A Dialogue Betwixt Cordanus and Amoret

by Richard Lovelace

Cord. Distressed pilgrim, whose dark clouded eyes
     Speak thee a martyr to love's cruelties,
     Whither away?
Amor. What pitying voice I hear,
     Calls back my flying steps?
Cord. Pr'ythee, draw near.
Amor. I shall but say, kind swain, what doth become
     Of a lost heart, ere to Elysium
     It wounded walks?
Cord.

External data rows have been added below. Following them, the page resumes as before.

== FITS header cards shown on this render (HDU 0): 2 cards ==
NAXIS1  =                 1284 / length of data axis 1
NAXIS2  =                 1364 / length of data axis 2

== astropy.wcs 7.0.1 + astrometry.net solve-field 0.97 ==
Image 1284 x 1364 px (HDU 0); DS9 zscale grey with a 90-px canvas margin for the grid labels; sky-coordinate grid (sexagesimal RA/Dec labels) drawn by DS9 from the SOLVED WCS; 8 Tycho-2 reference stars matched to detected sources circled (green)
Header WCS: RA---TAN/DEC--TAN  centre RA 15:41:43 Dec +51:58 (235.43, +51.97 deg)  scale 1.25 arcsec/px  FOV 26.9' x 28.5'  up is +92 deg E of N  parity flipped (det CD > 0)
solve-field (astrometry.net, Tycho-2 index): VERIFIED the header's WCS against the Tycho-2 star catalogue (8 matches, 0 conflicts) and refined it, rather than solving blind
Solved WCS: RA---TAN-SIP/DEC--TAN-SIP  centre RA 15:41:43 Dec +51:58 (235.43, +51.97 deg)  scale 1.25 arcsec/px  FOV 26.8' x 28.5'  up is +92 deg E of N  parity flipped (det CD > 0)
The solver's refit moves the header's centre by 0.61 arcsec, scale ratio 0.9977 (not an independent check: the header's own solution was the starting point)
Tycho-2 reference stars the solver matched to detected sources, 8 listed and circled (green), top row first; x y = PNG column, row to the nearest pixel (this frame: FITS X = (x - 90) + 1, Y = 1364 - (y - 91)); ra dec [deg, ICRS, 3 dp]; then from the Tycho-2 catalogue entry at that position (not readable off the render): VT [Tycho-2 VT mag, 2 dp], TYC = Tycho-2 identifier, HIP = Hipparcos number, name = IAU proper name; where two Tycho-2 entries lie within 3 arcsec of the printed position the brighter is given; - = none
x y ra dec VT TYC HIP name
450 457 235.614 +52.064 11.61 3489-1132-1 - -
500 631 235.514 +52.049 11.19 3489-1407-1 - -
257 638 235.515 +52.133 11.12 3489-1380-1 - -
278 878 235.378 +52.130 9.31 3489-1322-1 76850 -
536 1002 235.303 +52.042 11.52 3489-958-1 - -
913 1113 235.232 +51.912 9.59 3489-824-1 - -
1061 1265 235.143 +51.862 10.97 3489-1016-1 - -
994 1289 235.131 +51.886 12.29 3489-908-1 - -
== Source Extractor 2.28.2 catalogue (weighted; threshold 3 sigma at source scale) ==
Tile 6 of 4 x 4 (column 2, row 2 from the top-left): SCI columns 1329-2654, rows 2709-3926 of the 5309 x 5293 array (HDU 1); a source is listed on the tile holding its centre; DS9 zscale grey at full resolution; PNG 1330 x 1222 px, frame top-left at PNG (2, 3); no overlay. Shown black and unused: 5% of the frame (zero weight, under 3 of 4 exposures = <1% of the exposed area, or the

First, it does freely flye
     Into the pleasures of a lover's eye;
     But, once condemn'd to scorn, it fetter'd lies,
     An ever-bowing slave to tyrannies.
Amor. I pity its sad fate, since its offence
     Was but for love. Can tears recall it thence?
Cord. O no, such tears, as do for pity call,
     She proudly scorns, and glories at their fall.
Amor. Since neither sighs nor tears, kind shepherd, tell,
     Will not a kiss prevail?
Cord. Thou may'st as well
     Court Eccho with a kiss.
Amor. Can no art move
     A sacred violence to make her love?
Cord. O no! 'tis only Destiny or Fate
     Fashions our wills either to love or hate.
Amor. Then, captive heart, since that no humane spell
     Hath power to graspe thee his, farewell.
Cord. Farewell.
Cho. Lost hearts, like lambs drove from their folds by fears,
     May back return by chance, but not by tears.